Data »
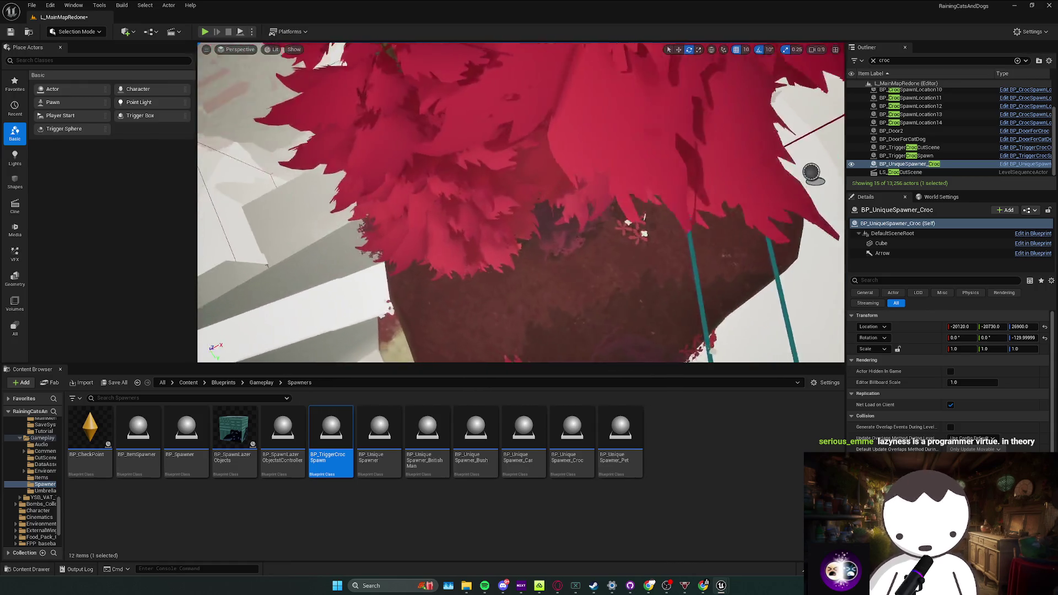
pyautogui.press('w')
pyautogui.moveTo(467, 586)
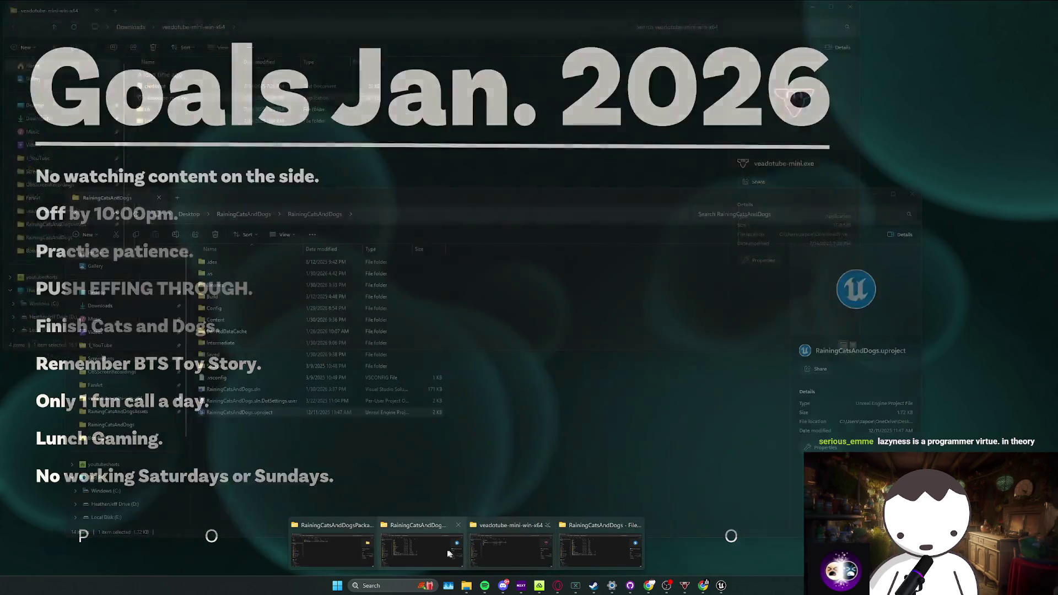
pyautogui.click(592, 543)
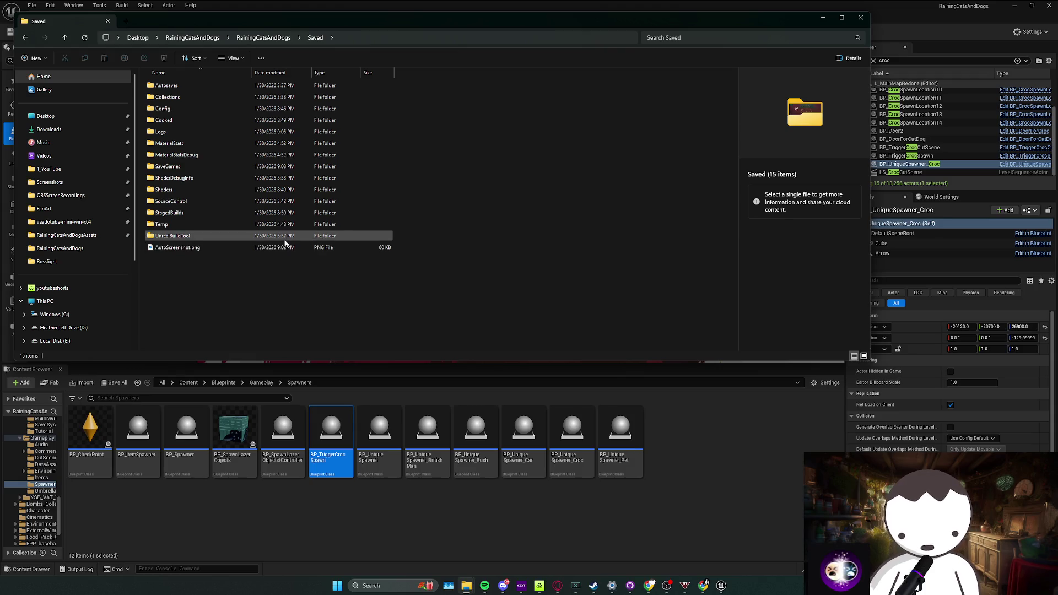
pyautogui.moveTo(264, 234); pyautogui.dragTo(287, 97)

---

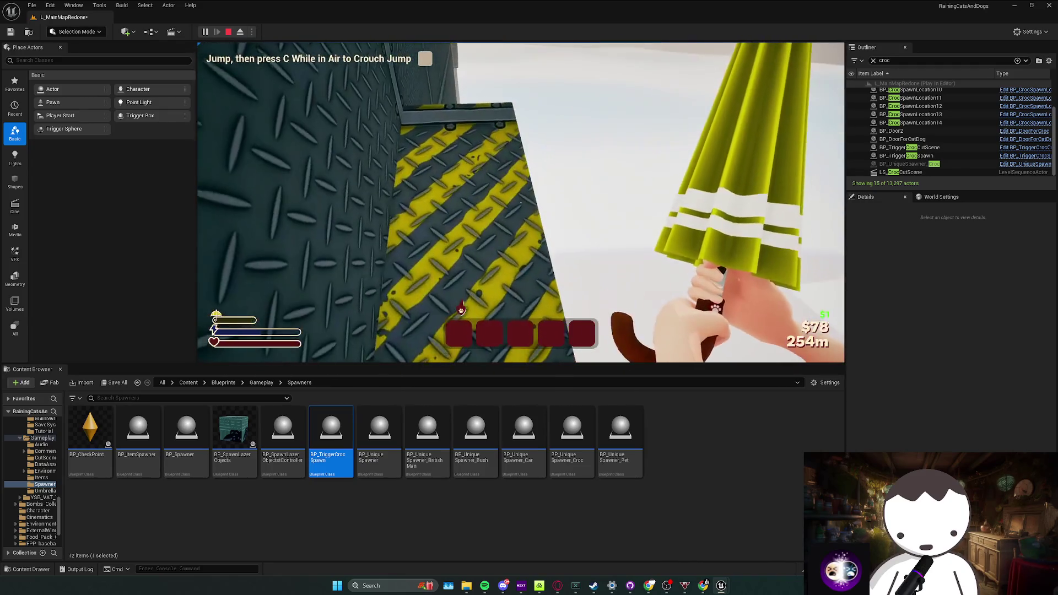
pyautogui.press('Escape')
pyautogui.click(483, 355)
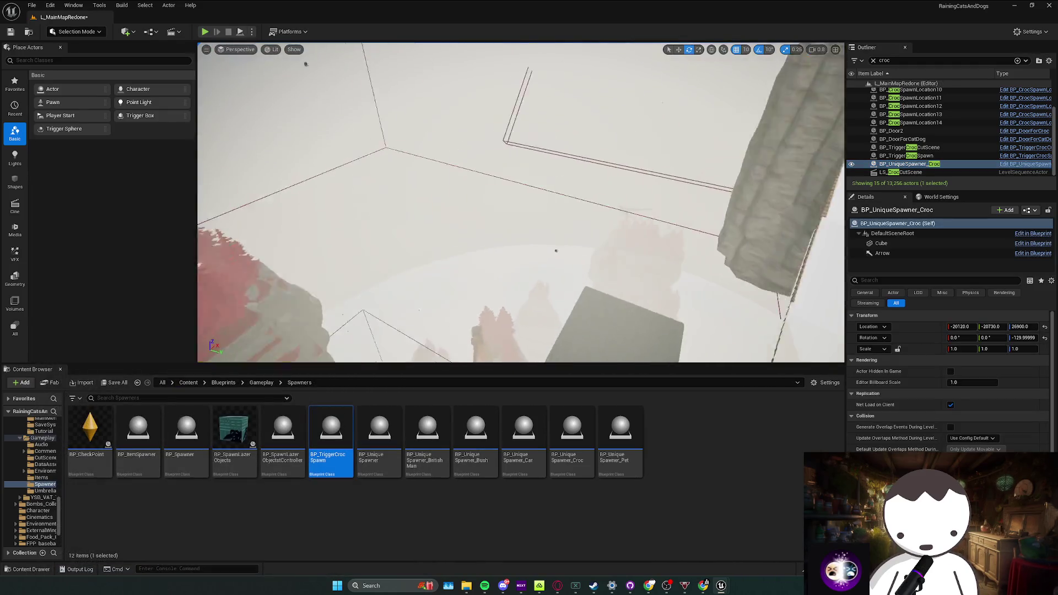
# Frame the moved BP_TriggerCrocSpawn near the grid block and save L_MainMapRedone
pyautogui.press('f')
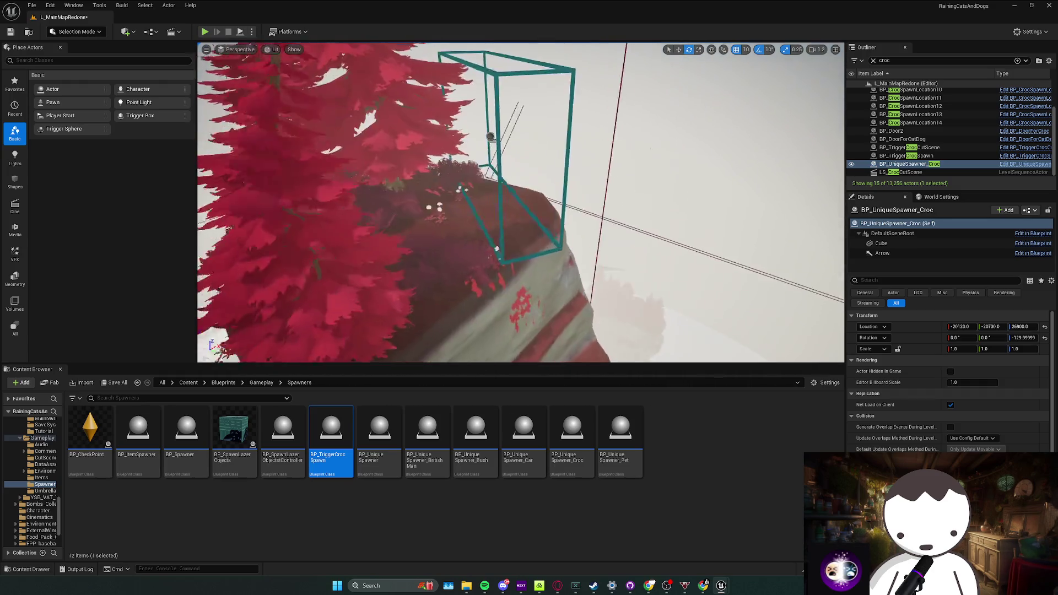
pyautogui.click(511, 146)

Brief » Look above for the line with "pyautogui.press('w')", then print it and each line after it down to and including the line with "pyautogui.moveTo(264, 234); pyautogui.dragTo(287, 97)". Leave out the pictures and keep the wording exact.

Response to this task »
pyautogui.press('w')
pyautogui.moveTo(467, 586)
pyautogui.click(592, 543)
pyautogui.moveTo(264, 234); pyautogui.dragTo(287, 97)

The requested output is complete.